At least one observer wonders whether it’s time to start protecting up the burgeoning U.S. oil industry. Chip Register, managing director of Sapient Global Markets, writes in Forbes:
“One possibility would be for the government to level the playing field with OPEC and others by introducing tariffs on cheap foreign oil imports, with the goal of driving separation between the North American energy economy and the chaos of the international markets. While this may seem extreme, it may be necessary to protect this young yet highly strategic industry from going extinct.”
The global price of oil is off about 25 percent since June, and it’s already having an impact on U.S. drilling operations. As Real Clear Energy’s Nick Cunningham noted in a post Wednesday, there are now 1,590 active oil rigs in the country, the lowest level in six weeks.

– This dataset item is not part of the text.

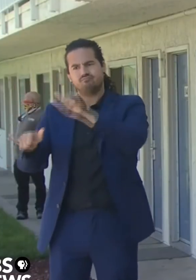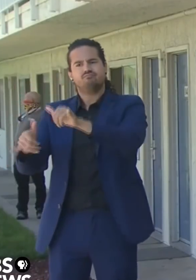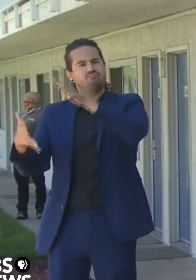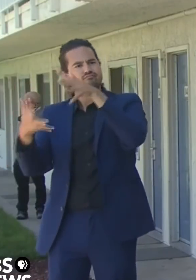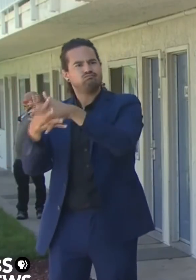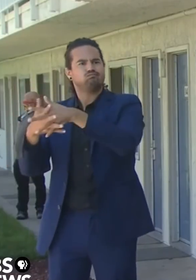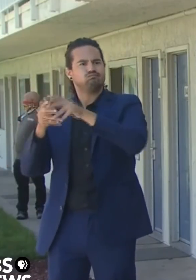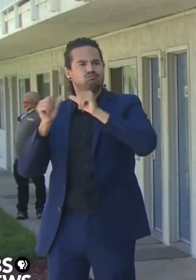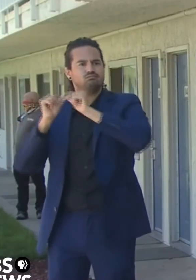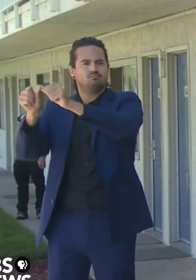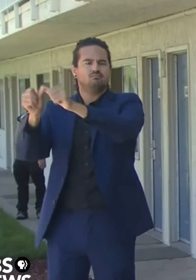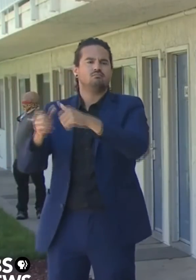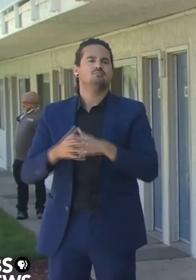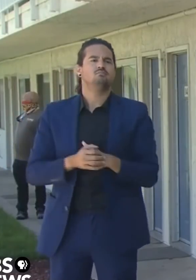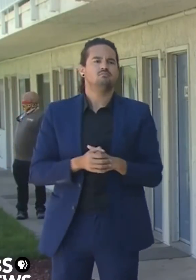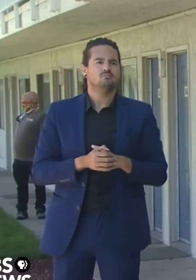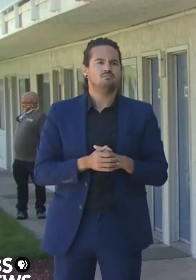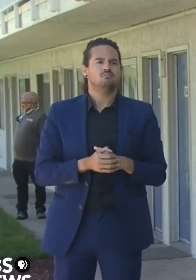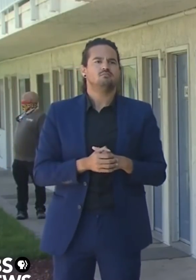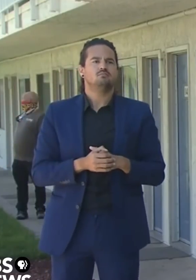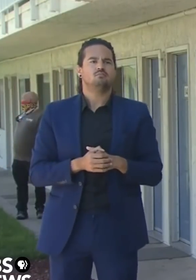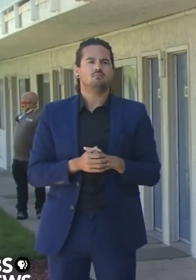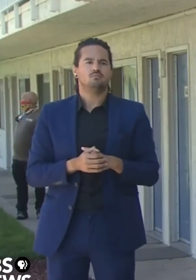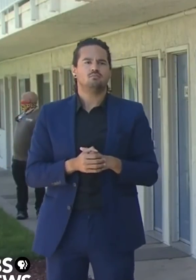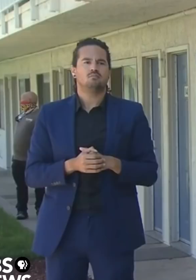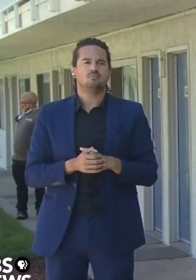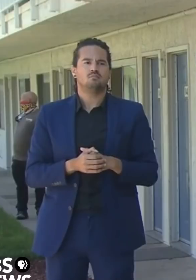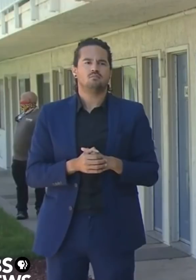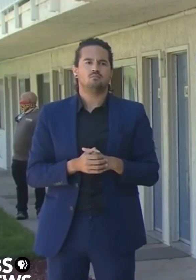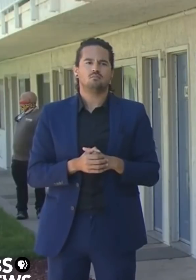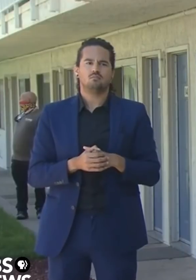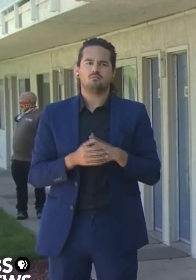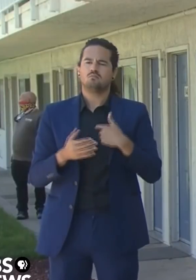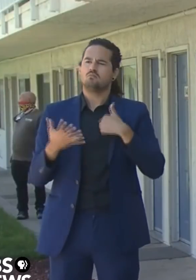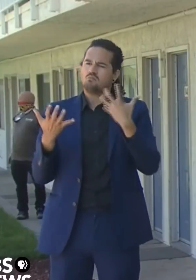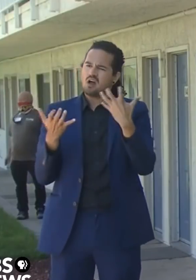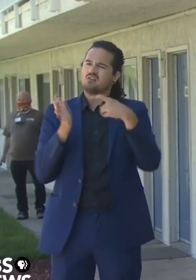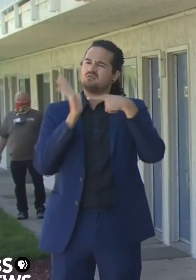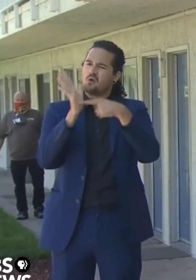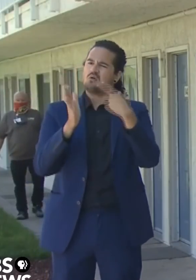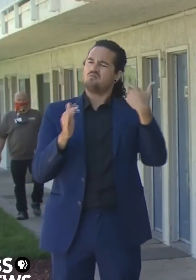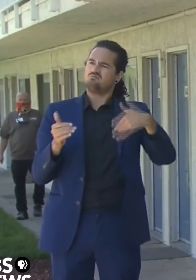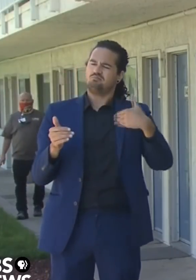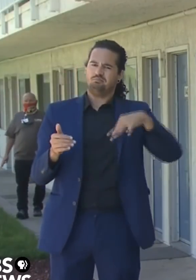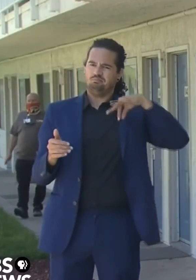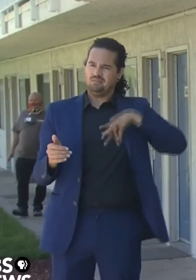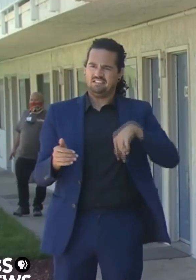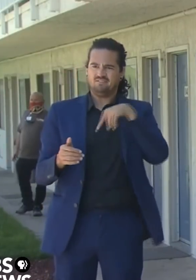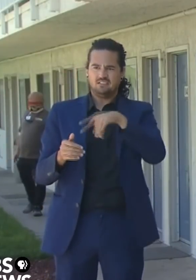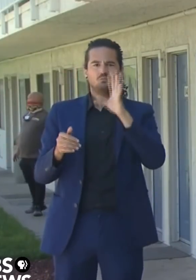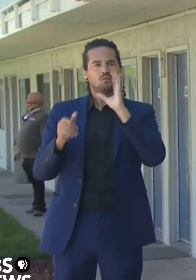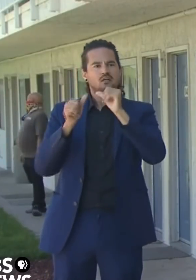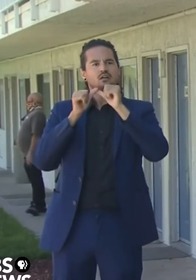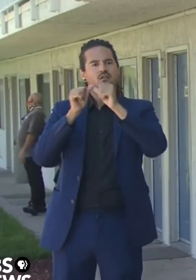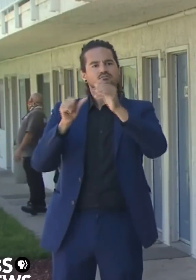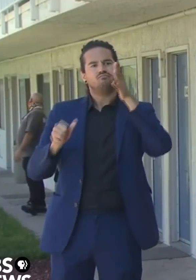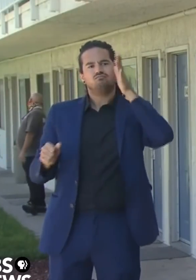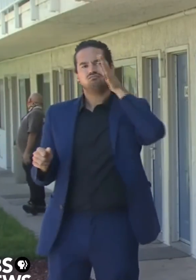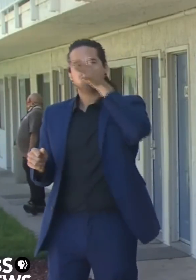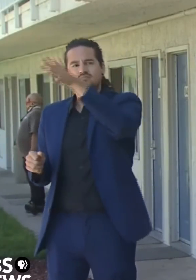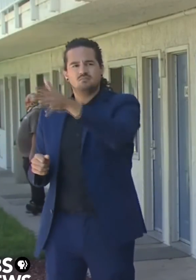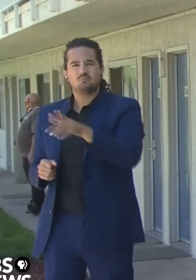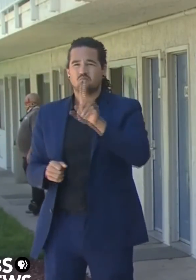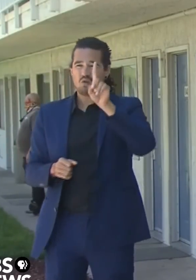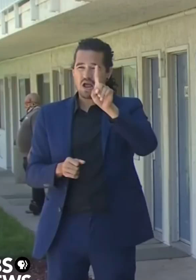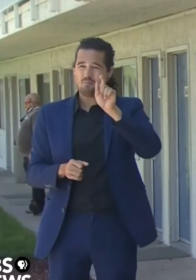to show for it moving forward. So $1.3 billion, $900 million from the state money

Drilling in shale-oil formations, largely using hydraulic fracturing, helped the U.S. reach 8.95 million barrels of oil per day this month, the highest level in 29 years. But as a story in Bloomberg points out, that growth trajectory is difficult to maintain:
“Oil production from shale drilling, which bores horizontally through hard rock, declines more than 80 percent in four years, more than three times faster than conventional, vertical wells, according to the IEA [International Energy Agency].”
Shale-oil production is relatively expensive compared with imported oil, so it won’t take much of a drop in global prices to make some domestic operations unprofitable. The Bloomberg story quotes Philip Verleger (an economic adviser to President Ford and director of energy policy for President Carter), who says that if oil falls to $70 a barrel, production in the Bakken shale formation could plummet 28 percent to 800,000 barrels a day; in July the production level was 1.1 million barrels a day.

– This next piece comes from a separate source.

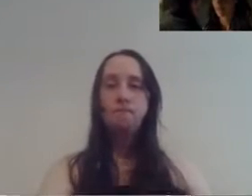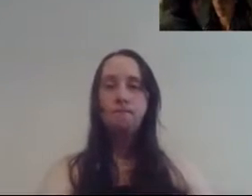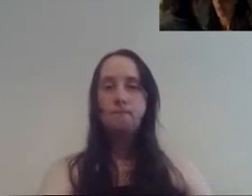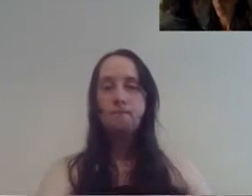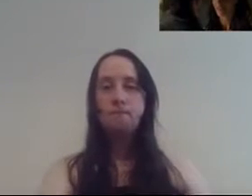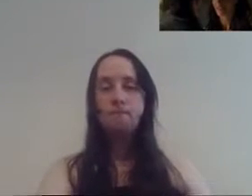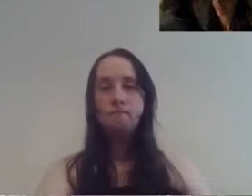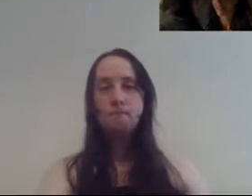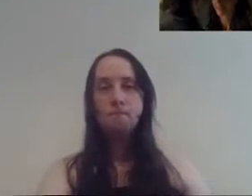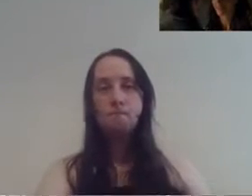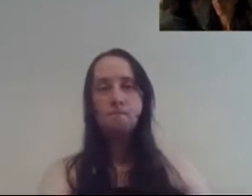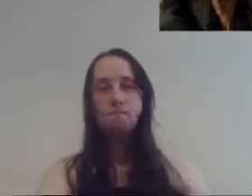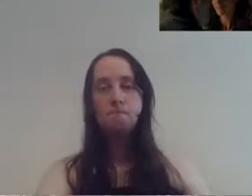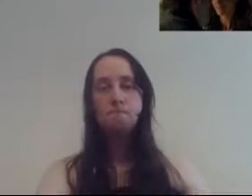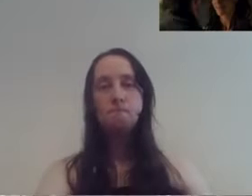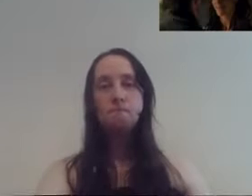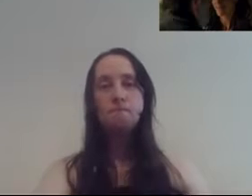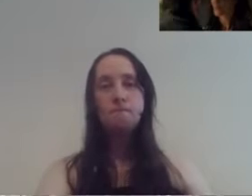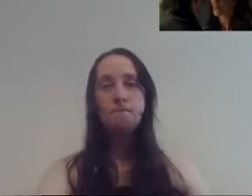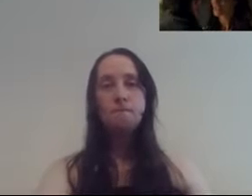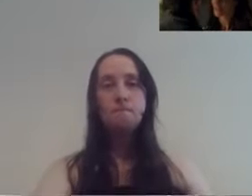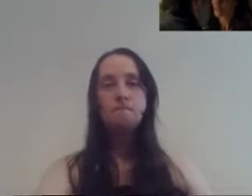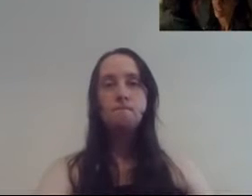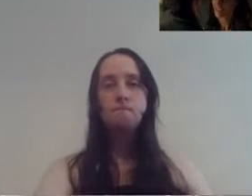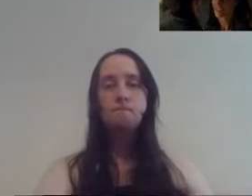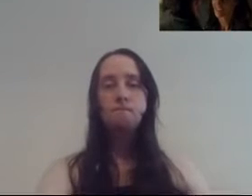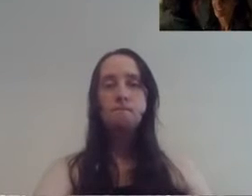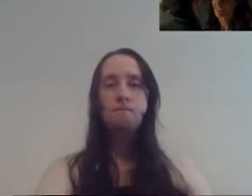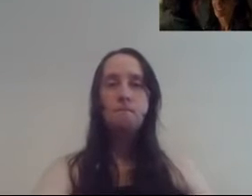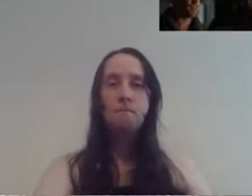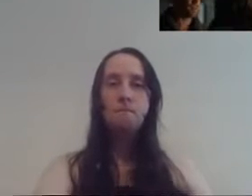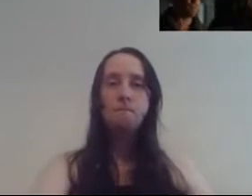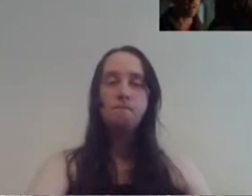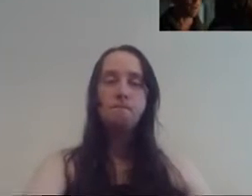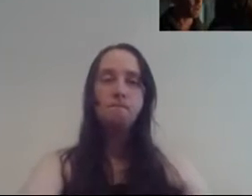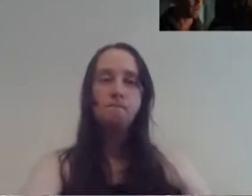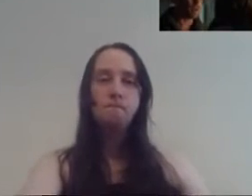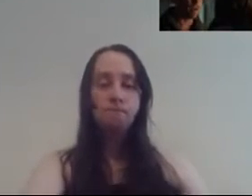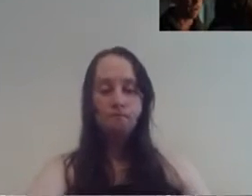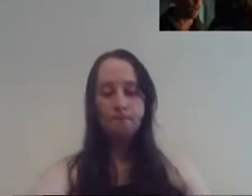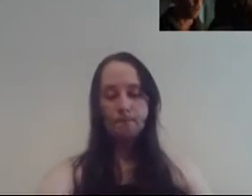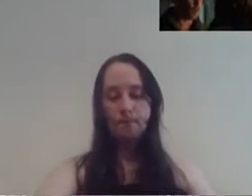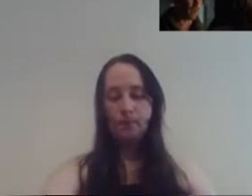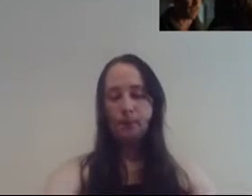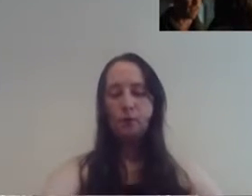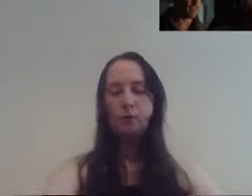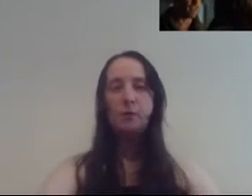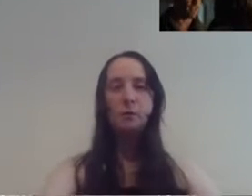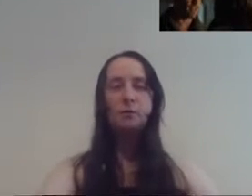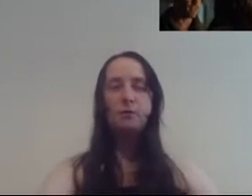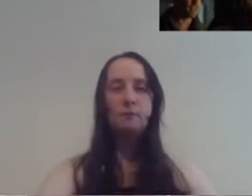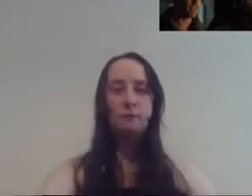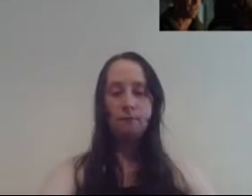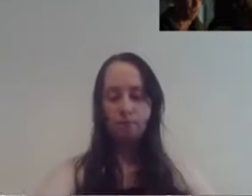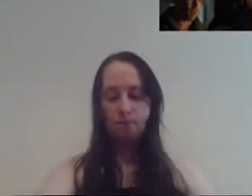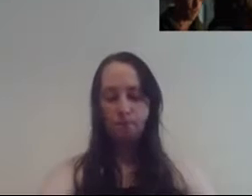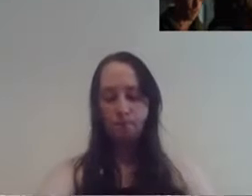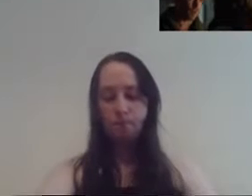of course but I want to hear you say it no matter where we are or what we face I want to be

The notion Register raised isn’t new: In early October, Ed Hirs, a lecturer in energy economics at the University of Houston, touted a paper he’d written suggesting that the U.S. government intervene to restrict oil imports and protect U.S. producers.
“We need to act in our own best interest,” Hirs said at an energy symposium, according to Forbes. America’s oil growth is so strong “that we can de-link from the global market.”